• Exercise instructions
The response must contain each line of the material that holds "Abarrotes".

• Data under study

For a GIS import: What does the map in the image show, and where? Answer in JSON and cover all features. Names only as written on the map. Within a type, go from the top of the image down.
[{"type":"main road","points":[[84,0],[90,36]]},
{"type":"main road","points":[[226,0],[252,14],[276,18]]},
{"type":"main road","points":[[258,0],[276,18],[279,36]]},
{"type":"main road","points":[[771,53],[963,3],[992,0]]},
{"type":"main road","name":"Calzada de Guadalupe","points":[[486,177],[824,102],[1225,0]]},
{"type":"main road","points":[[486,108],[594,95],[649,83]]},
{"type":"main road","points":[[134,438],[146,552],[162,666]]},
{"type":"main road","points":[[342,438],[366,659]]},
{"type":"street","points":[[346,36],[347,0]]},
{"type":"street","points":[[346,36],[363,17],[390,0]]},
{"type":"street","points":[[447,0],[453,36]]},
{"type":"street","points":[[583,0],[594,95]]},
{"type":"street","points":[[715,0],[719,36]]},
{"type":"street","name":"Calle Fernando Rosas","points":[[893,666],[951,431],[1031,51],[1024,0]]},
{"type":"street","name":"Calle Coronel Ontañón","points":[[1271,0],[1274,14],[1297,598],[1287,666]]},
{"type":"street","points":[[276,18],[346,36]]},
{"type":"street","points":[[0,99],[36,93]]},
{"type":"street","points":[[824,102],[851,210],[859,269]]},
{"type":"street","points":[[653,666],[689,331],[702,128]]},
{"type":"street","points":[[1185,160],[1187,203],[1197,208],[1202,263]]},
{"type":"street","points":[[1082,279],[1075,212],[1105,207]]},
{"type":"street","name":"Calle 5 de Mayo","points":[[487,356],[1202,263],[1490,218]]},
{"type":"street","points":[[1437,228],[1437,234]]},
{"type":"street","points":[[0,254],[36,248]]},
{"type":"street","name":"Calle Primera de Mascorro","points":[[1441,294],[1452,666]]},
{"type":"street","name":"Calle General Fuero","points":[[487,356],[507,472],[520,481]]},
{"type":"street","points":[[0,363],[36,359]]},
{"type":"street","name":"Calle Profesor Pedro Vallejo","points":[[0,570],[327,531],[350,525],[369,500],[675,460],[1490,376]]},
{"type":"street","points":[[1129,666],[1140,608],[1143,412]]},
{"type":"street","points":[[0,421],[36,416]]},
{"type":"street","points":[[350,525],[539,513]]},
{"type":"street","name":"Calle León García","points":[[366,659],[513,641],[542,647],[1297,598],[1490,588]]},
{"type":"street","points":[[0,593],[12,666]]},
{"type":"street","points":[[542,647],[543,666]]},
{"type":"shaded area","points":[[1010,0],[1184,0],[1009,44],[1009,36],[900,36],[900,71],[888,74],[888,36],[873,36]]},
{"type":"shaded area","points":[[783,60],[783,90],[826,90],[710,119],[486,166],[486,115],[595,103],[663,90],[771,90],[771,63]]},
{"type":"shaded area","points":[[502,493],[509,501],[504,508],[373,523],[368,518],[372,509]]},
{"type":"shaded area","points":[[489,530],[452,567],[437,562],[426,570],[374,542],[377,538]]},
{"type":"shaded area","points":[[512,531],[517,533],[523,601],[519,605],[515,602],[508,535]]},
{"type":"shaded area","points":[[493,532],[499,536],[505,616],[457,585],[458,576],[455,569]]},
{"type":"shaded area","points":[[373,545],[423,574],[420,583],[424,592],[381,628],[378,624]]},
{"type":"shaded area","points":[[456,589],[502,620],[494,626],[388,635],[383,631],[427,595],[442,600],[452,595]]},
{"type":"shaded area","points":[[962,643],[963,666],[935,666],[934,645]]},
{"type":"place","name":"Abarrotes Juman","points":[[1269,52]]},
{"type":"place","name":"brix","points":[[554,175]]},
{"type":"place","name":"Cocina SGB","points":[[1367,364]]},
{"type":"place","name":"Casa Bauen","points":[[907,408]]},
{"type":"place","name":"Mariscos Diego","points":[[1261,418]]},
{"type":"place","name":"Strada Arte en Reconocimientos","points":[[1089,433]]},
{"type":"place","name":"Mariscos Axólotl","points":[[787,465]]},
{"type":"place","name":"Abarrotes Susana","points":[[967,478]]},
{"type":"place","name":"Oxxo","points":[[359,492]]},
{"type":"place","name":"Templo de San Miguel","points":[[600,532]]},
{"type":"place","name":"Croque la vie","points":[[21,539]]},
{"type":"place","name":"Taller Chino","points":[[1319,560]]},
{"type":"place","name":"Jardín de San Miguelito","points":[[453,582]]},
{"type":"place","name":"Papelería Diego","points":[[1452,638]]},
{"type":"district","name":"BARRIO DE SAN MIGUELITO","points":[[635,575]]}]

• Written response
{"type":"place","name":"Abarrotes Juman","points":[[1269,52]]},
{"type":"place","name":"Abarrotes Susana","points":[[967,478]]},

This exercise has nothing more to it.